Kurz vor dem 250. Jahrestag der amerikanischen Unabhängigkeit zeigt eine neue landesweite Umfrage ein eher pessimistisches Stimmungsbild. Viele Bürger blicken mit Sorge auf die politische Entwicklung des Landes, zweifeln am Fortbestand des „American Dream“ und sind mit Präsident Donald Trump unzufrieden.
Sorge um Demokratie und Freiheitsrechte
Laut der Umfrage des Public Religion Research Institute (PRRI) glauben mehr als zwei Drittel der Befragten, dass die USA Gefahr laufen, wichtige demokratische Rechte und Freiheiten zu verlieren. Nur 29 Prozent sind überzeugt, dass diese Rechte langfristig geschützt bleiben.
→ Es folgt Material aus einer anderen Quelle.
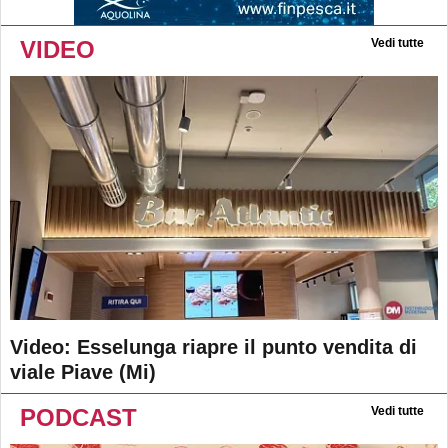
VIDEO
Vedi tutte
Video: Esselunga riapre il punto vendita di
viale Piave (Mi)
PODCAST
Vedi tutte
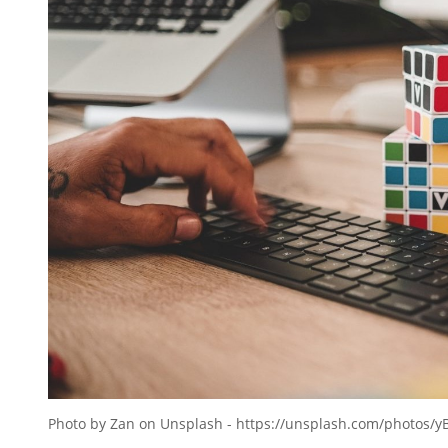
Photo by Zan on Unsplash - https://unsplash.com/photos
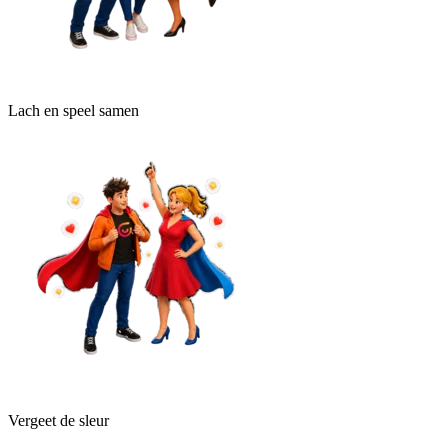
Lach en speel samen
Vergeet de sleur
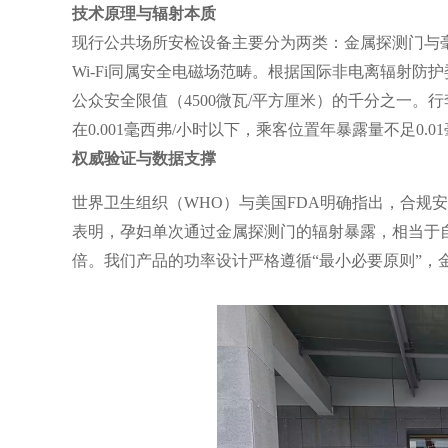
技术原理与辐射本质
现行公共场所安检设备主要分为两类：金属探测门与
Wi-Fi同属安全电磁场范畴。根据国际非电离辐射防护委
公众安全限值（4500微瓦/平方厘米）的千分之一
在0.001毫西弗/小时以下，乘客位置年暴露量不足0.
权威验证与数据支撑
世界卫生组织（WHO）与美国FDA明确指出，合规
表明，孕妇单次通过金属探测门的辐射暴露，相当于自然
倍。我们产品的功率设计严格遵循“最小必要原则”，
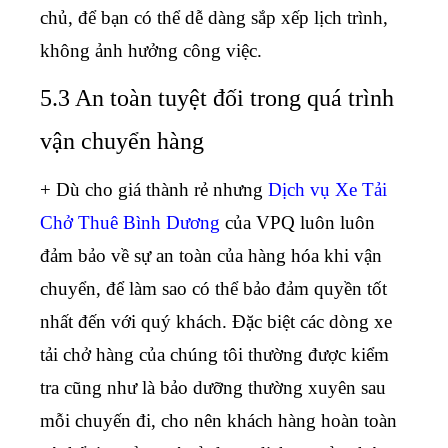
chủ, để bạn có thể dễ dàng sắp xếp lịch trình,
không ảnh hưởng công việc.
5.3 An toàn tuyệt đối trong quá trình
vận chuyển hàng
+ Dù cho giá thành rẻ nhưng
Dịch vụ Xe Tải
Chở Thuê Bình Dương
của VPQ luôn luôn
đảm bảo về sự an toàn của hàng hóa khi vận
chuyển, để làm sao có thể bảo đảm quyền tốt
nhất đến với quý khách. Đặc biệt các dòng xe
tải chở hàng của chúng tôi thường được kiểm
tra cũng như là bảo dưỡng thường xuyên sau
mỗi chuyến đi, cho nên khách hàng hoàn toàn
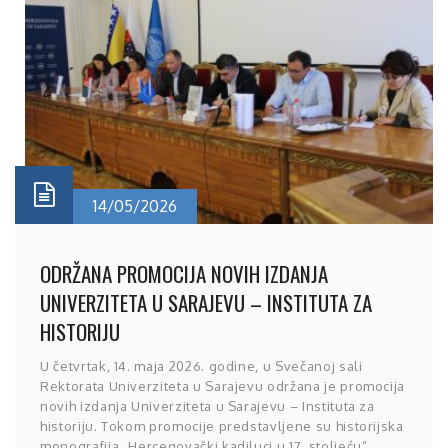
14/05/2026
ODRŽANA PROMOCIJA NOVIH IZDANJA
UNIVERZITETA U SARAJEVU – INSTITUTA ZA
HISTORIJU
U četvrtak, 14. maja 2026. godine, u Svečanoj sali
Rektorata Univerziteta u Sarajevu održana je promocija
novih izdanja Univerziteta u Sarajevu – Instituta za
historiju. Tokom promocije predstavljene su historijska
monografija „Hercegovački kadiluci u 17. stoljeću“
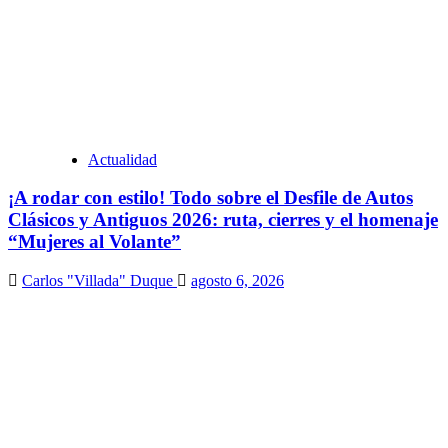
Actualidad
¡A rodar con estilo! Todo sobre el Desfile de Autos
Clásicos y Antiguos 2026: ruta, cierres y el homenaje
“Mujeres al Volante”
Carlos "Villada" Duque
agosto 6, 2026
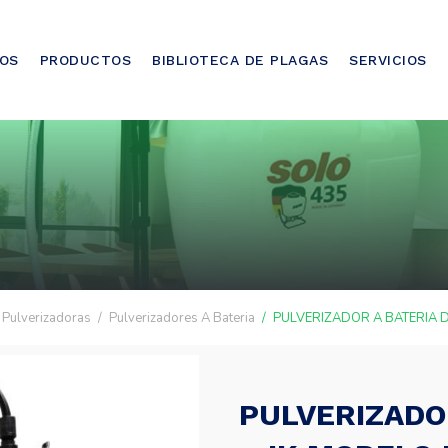
OS
PRODUCTOS
BIBLIOTECA DE PLAGAS
SERVICIOS
Pulverizadoras
Pulverizadores A Bateria
PULVERIZADOR A BATERIA DE
PULVERIZADOR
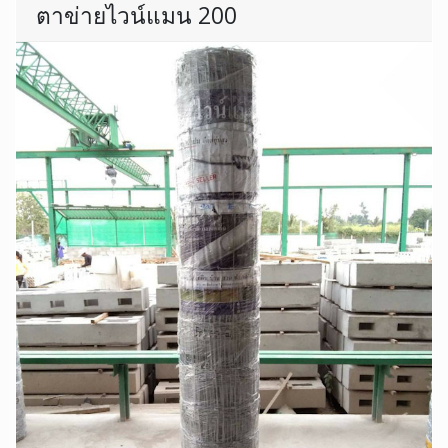
ตาข่ายไวน์แมน 200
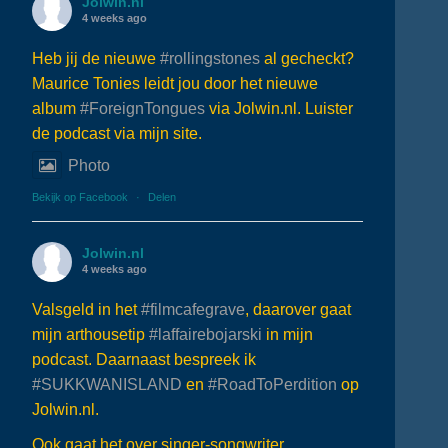
Jolwin.nl
4 weeks ago
Heb jij de nieuwe
#rollingstones
al gecheckt?
Maurice Tonies leidt jou door het nieuwe
album
#ForeignTongues
via Jolwin.nl. Luister
de podcast via mijn site.
Photo
Bekijk op Facebook
·
Delen
Jolwin.nl
4 weeks ago
Valsgeld in het
#filmcafegrave
, daarover gaat
mijn arthousetip
#laffairebojarski
in mijn
podcast. Daarnaast bespreek ik
#SUKKWANISLAND
en
#RoadToPerdition
op
Jolwin.nl.
Ook gaat het over singer-songwriter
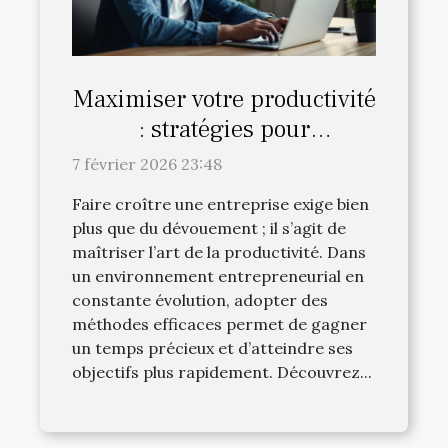
Maximiser votre productivité
: stratégies pour
entrepreneurs efficaces
7 février 2026 23:48
Faire croître une entreprise exige bien
plus que du dévouement ; il s’agit de
maîtriser l’art de la productivité. Dans
un environnement entrepreneurial en
constante évolution, adopter des
méthodes efficaces permet de gagner
un temps précieux et d’atteindre ses
objectifs plus rapidement. Découvrez...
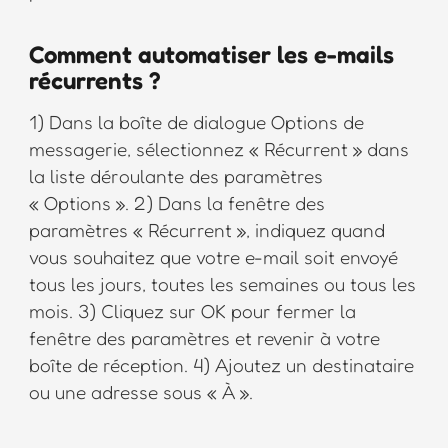
Comment automatiser les e-mails
récurrents ?
1) Dans la boîte de dialogue Options de
messagerie, sélectionnez « Récurrent » dans
la liste déroulante des paramètres
« Options ». 2) Dans la fenêtre des
paramètres « Récurrent », indiquez quand
vous souhaitez que votre e-mail soit envoyé
tous les jours, toutes les semaines ou tous les
mois. 3) Cliquez sur OK pour fermer la
fenêtre des paramètres et revenir à votre
boîte de réception. 4) Ajoutez un destinataire
ou une adresse sous « À ».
Besonders groß sind die Sorgen bei Demokraten und politischen Unabhängigen. Republikaner äußern sich deutlich optimistischer, sind jedoch ebenfalls gespalten. Die Ergebnisse zeigen eine starke politische Polarisierung im Land.
Geteilte Meinung über Donald Trump
Die Zustimmung zu Präsident Trump ist laut der Studie auf 34 Prozent gesunken. Rund 59 Prozent der Befragten stimmen der Aussage zu, Trump sei ein „gefährlicher Autokrat“, dessen Macht begrenzt werden müsse, um die Demokratie zu schützen. Gleichzeitig sehen 38 Prozent in ihm einen starken Führer, der die notwendigen Befugnisse erhalten sollte, um Amerika wieder erfolgreich zu machen.
Auch bei wichtigen politischen Themen fällt die Bewertung kritisch aus. Zwei Drittel der Befragten lehnen Trumps Umgang mit dem Iran-Konflikt ab, und 58 Prozent sind mit seiner Einwanderungspolitik unzufrieden.
Zweifel am „American Dream“
Besonders bemerkenswert ist der Rückgang des Glaubens an den „American Dream“ – die Vorstellung, dass harte Arbeit zu sozialem Aufstieg führt. Nur noch 49 Prozent der Amerikaner glauben daran, während 50 Prozent diese Ansicht nicht mehr teilen.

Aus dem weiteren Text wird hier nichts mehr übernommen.